The Giants Fall: Eliminating Fannie Mae & Freddie Mac
In the three full years since the first emergence of the credit crisis, market participants and policymakers have offered a variety of competing narratives regarding its genesis. The commonsense perspective of nearly all of those competing narratives is that the US residential mortgage market was at the center of global financial market turbulence.
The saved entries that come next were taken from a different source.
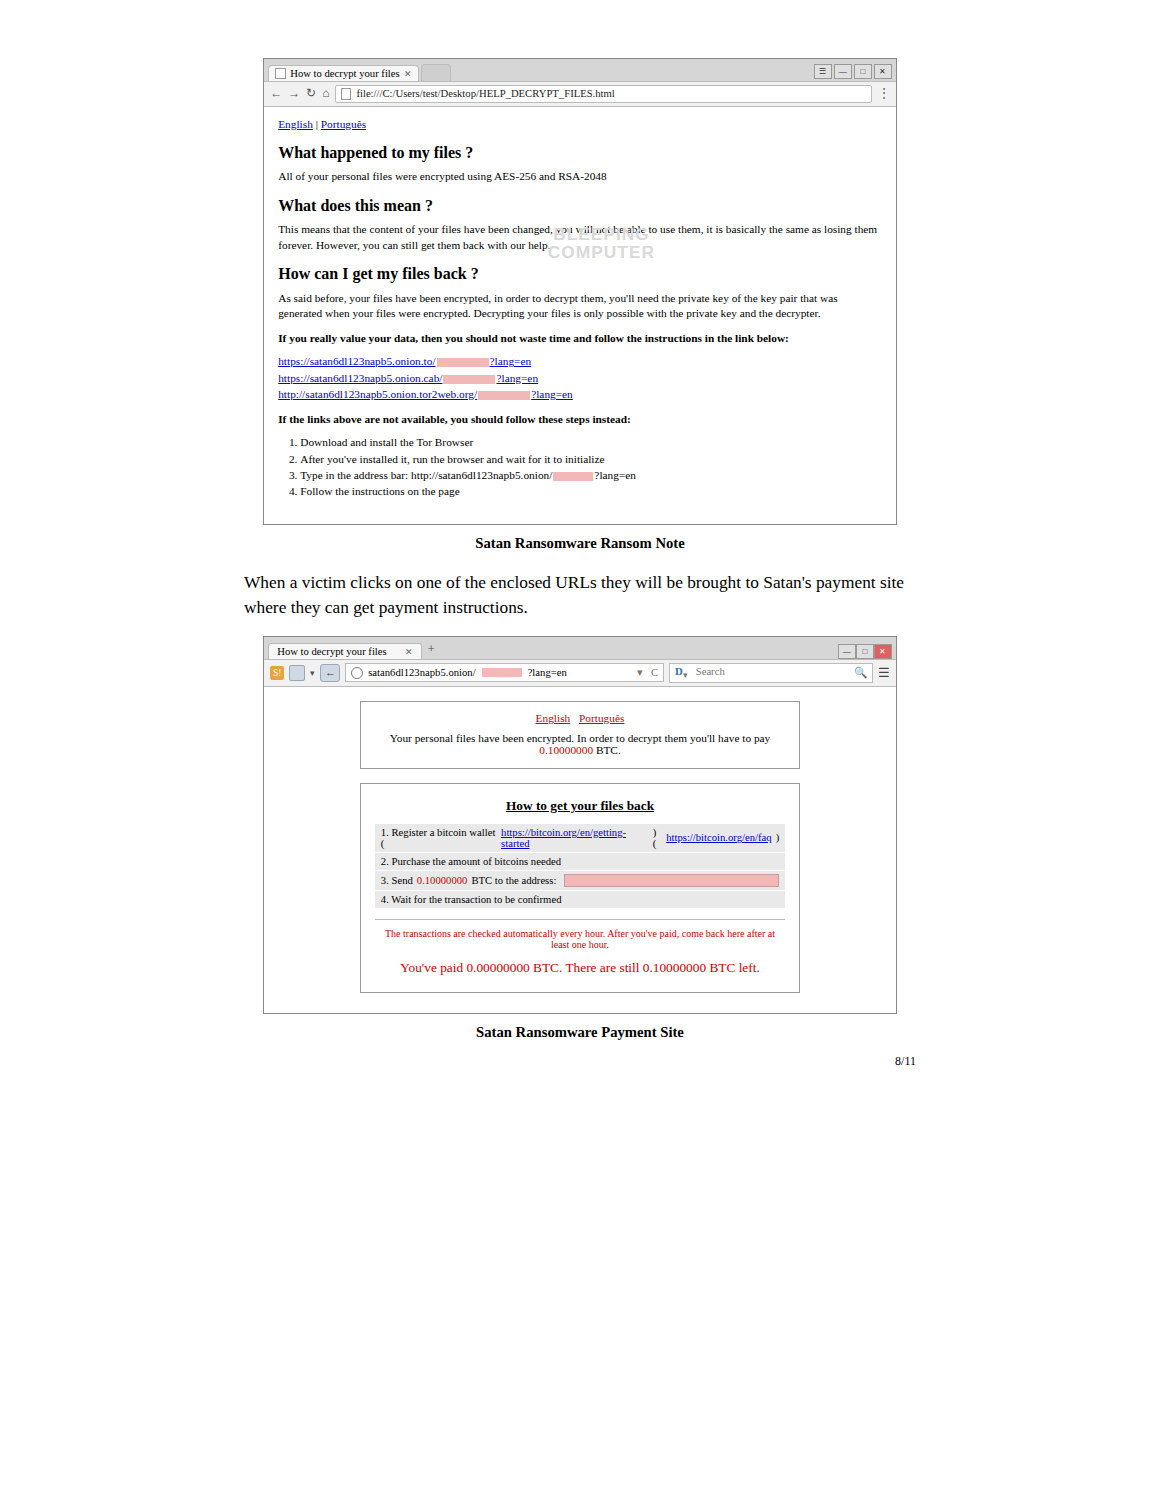How to decrypt your files ✕
☰—□✕
← → ↻ ⌂
file:///C:/Users/test/Desktop/HELP_DECRYPT_FILES.html
⋮
BLEEPING
COMPUTER
English | Português
What happened to my files ?
All of your personal files were encrypted using AES-256 and RSA-2048
What does this mean ?
This means that the content of your files have been changed, you will not be able to use them, it is basically the same as losing them forever. However, you can still get them back with our help.
How can I get my files back ?
As said before, your files have been encrypted, in order to decrypt them, you'll need the private key of the key pair that was generated when your files were encrypted. Decrypting your files is only possible with the private key and the decrypter.
If you really value your data, then you should not waste time and follow the instructions in the link below:
https://satan6dl123napb5.onion.to/ ?lang=en
https://satan6dl123napb5.onion.cab/ ?lang=en
http://satan6dl123napb5.onion.tor2web.org/ ?lang=en
If the links above are not available, you should follow these steps instead:
Download and install the Tor Browser
After you've installed it, run the browser and wait for it to initialize
Type in the address bar: http://satan6dl123napb5.onion/ ?lang=en
Follow the instructions on the page
Satan Ransomware Ransom Note
When a victim clicks on one of the enclosed URLs they will be brought to Satan's payment site where they can get payment instructions.
How to decrypt your files ✕
+
—□✕
S!
▾
←
satan6dl123napb5.onion/ ?lang=en
▾ C
D▾ Search 🔍
☰
BLEEPING
COMPUTER
English Português
Your personal files have been encrypted. In order to decrypt them you'll have to pay 0.10000000 BTC.
How to get your files back
1. Register a bitcoin wallet (https://bitcoin.org/en/getting-started) (https://bitcoin.org/en/faq)
2. Purchase the amount of bitcoins needed
3. Send 0.10000000 BTC to the address:
4. Wait for the transaction to be confirmed
The transactions are checked automatically every hour. After you've paid, come back here after at least one hour.
You've paid 0.00000000 BTC. There are still 0.10000000 BTC left.
Satan Ransomware Payment Site
8/11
Despite that seeming consensus, policymakers remain undecided as to the fate of the largest (and to taxpayers, the most costly) participants in the US mortgage business: the government sponsored enterprises, Fannie Mae and Freddie Mac (together, the “GSEs”).
Fannie and Freddie’s central function, guarantying mortgage credit through government-sponsored private firms, is fatally flawed. Although they arguably provide other systemic benefits beyond credit guaranties (liquidity support, interest rate risk absorption), those benefits could be more transparently and efficiently delivered through other means. As a result, there is no logically defensible reason for the GSEs’ survival. They should be eliminated.
From the Endnotes:
Because both private-market and GSE performance suffered from precisely the same kind of problems, traditional partisan arguments regarding the GSEs tend to ring hollow. The GSEs were neither, strictly speaking, the ‘cause of’ nor the ‘victim of’ private-label mortgage market dysfunction. They were simply examples (albeit, by far, the largest and most costly examples) of the broad structural shortcomings within the mortgage market.